What Happens When RAM Is Exhausted
When a Linux-based router runs out of free RAM, the kernel's out-of-memory killer begins terminating processes to reclaim memory. It may kill non-essential daemons first — logging, traffic analysis, or management UI processes — before eventually affecting routing or wireless management. Users typically see the admin web interface becoming unresponsive or very slow, followed by client drops, DNS failures, or the router rebooting spontaneously. These symptoms under sustained load with many clients almost always point to memory pressure rather than a Wi-Fi or ISP problem.
Checking CPU and Memory Usage
Most router admin interfaces include a basic system status page showing CPU load and free memory. Look for a dashboard or system information section. On OpenWrt and similar firmware, the status overview page shows real-time load averages and memory. If you have SSH access enabled, the top command shows per-process CPU and memory consumption, and free shows total, used, and available RAM. On stock firmware, some routers expose this via a diagnostics or advanced status tab. Sustained CPU load above 80 percent or free RAM below 20 percent under normal use indicates the router is near its practical limit for your workload.

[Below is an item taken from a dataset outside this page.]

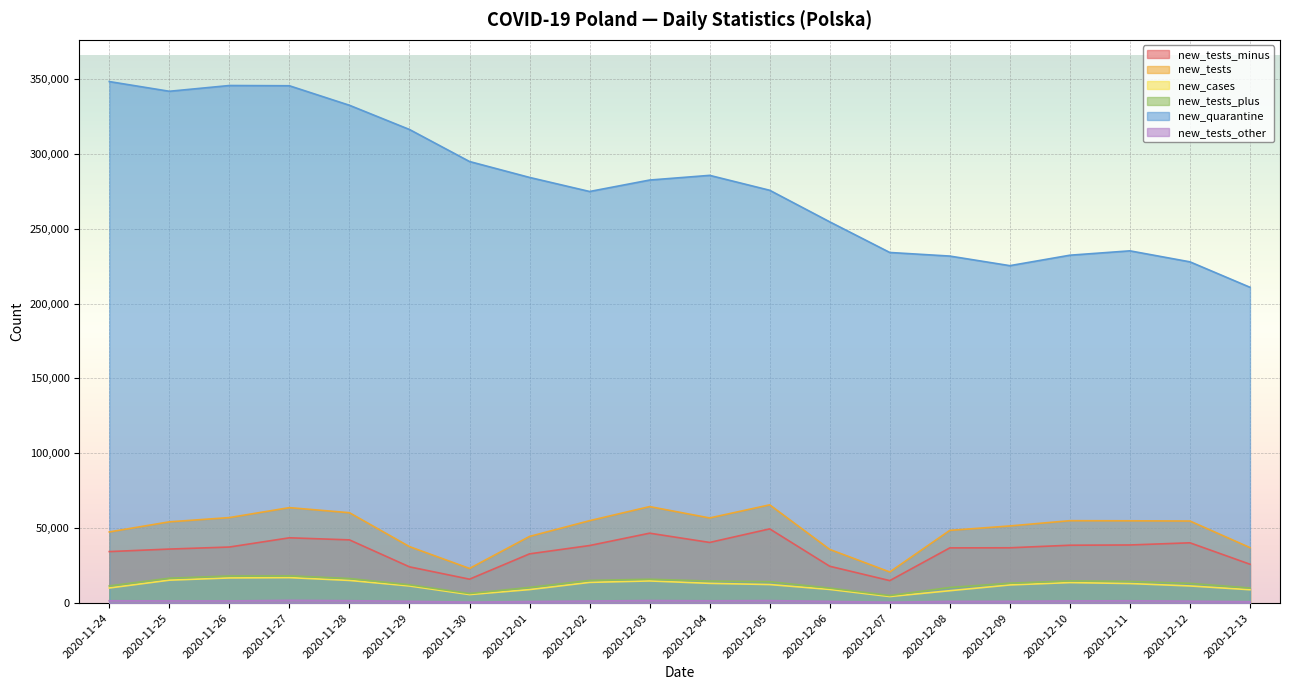

Does the chart display data point markers on the line(s)?

No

When CPU and RAM Matter Most
- You run a VPN server or client on the router rather than on individual devices.
- You want SQM or CAKE active on a plan faster than 200 Mbps.
- You have more than 30–40 simultaneously active devices.

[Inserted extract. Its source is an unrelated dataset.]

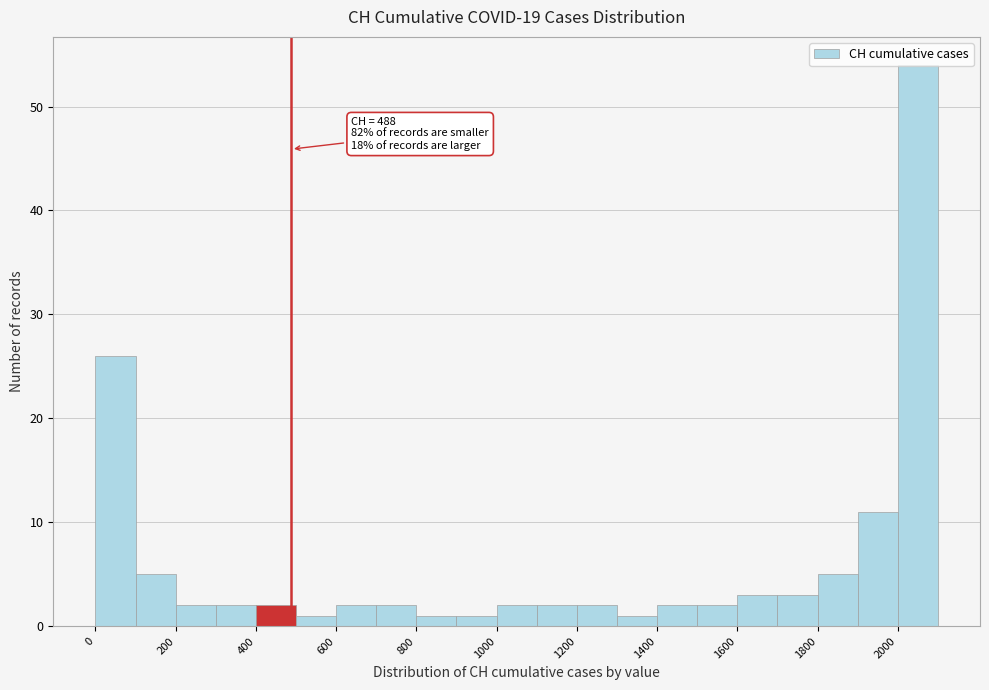

Which range on the x-axis has the tallest bar?

2000 to 2100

- You run custom firmware with added packages such as ad-blocking, monitoring, or additional firewall rules.
- You use traffic analysis, parental controls with deep inspection, or security scanning features.
- You run VLANs with per-VLAN firewall rules that cannot be hardware-offloaded.
Frequently Asked Questions
How much RAM does a router need?
Basic use with a small household is manageable with 128–256 MB. For modern feature sets, many clients, custom firmware, VPN, or SQM on a fast plan, 512 MB is a more comfortable floor and 1 GB provides genuine headroom for future load.
Does router CPU matter for Wi-Fi speed?
Indirectly. The Wi-Fi radio chip handles the wireless link. The CPU handles routing, NAT, firewalling, VPN, QoS, and management. Saturating the CPU degrades throughput and increases latency for all traffic flowing through the router, even when the radio itself is fine.
Why is my router CPU high during uploads?
Upload traffic passes through NAT, firewall rules, QoS queues, and potentially VPN or traffic analysis. If any of these bypass hardware offload, the CPU must process each packet. Heavy upload loads such as large cloud backups or video uploads are a common trigger for revealing CPU ceiling limits.